KATHMANDU (THE KATHMANDU POST) - Ms Harimaya Thapaliya, with her three daughters in tow, waited for nearly eight hours at the Kalanki district of Kathmandu on Monday, hoping to catch a bus to Biratnagar, her home town. A few buses drove past, but none stopped.
"All the buses were already full with passengers," said the 37-year-old mother. "I lost all my belongings in the earthquake and now I would like to go home, be with my family at this hour."
Ms Harimaya and her three children were at the Central Zoo in Jawalakhel town of Lalitpur district when the magnitude-7.9 earthquake struck Nepal on Saturday noon. The house where Ms Harimaya had lived on rent was reduced to rubble.
She and her children spent two nights at Tundikhel, a large grass-covered ground in the centre of Kathmandu, under the open sky, scared for their lives as series of aftershocks continued to rattle Kathmandu Valley and the districts nearby.
"We left Tundikhel and headed for Kalanki early in the morning to board a bus to Biratnagar, where my husband and in-laws are waiting for us. But not a single bus stopped for us," said Ms Harimaya, who has decided to stay put at Kalanki until she gets the bus that would take her and her three daughters home.

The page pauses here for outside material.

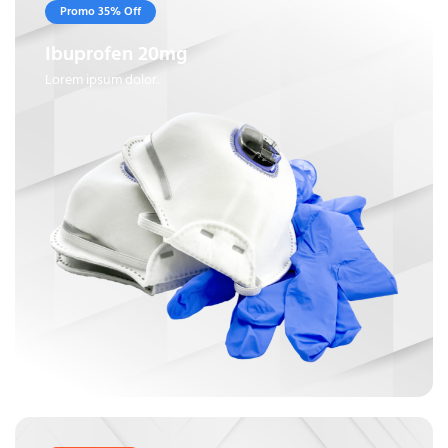
Promo 35% Off
Ibuprofen 20mg
Lorem ipsum dolor.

Like Ms Harimaya and her children, scores of people from outside Kathmandu Valley waited, in vain, at Kalanki for passenger buses to take them home.
Mr Suraj Khanal, 25, of Fujel, Gorkha, could not get a bus as well. He said his parents and younger sister have not been contactable for the past two days, and that he is worried about their well-being.
"Even the phones of my relatives and neighbours are switched off," Mr Khanal lamented. "My elder brother who lived with me in Kathmandu left for Gorkha on foot yesterday, now even he is out of contact.
Ms Sapana Kharel, who had come to Kathmandu from Palpa to prepare for the IELTS test, said she could not even get a taxi, let alone a bus.
"My parents are worried and I am scared," said the 21-year-old.
Following Saturday's earthquake , the number of people trying to leave the valley has increased dramatically. But many of them are unable to leave because many buses that were supposed to arrive in Kathmandu from different parts of the country cancelled their scheduled trips in the wake of the earthquake .
Mr Tulasi Prasad Sitaula, secretary at the Ministry of Physical Infrastructure and Transportation, said even taxis are hard to find as most of the taxi drivers in Kathmandu are from places like Sindhupalchok, Kavre, Dolakha and Ramechhap, which were severely affected by the earthquake, and they have left for their homes to be with their families.
"It would take at least two more days for transportation system to return to normalcy. To that end, the government has decided to mobilise 350 buses from outside the Valley.
"These buses will not require route permits to make the trips," Mr Sitaula said.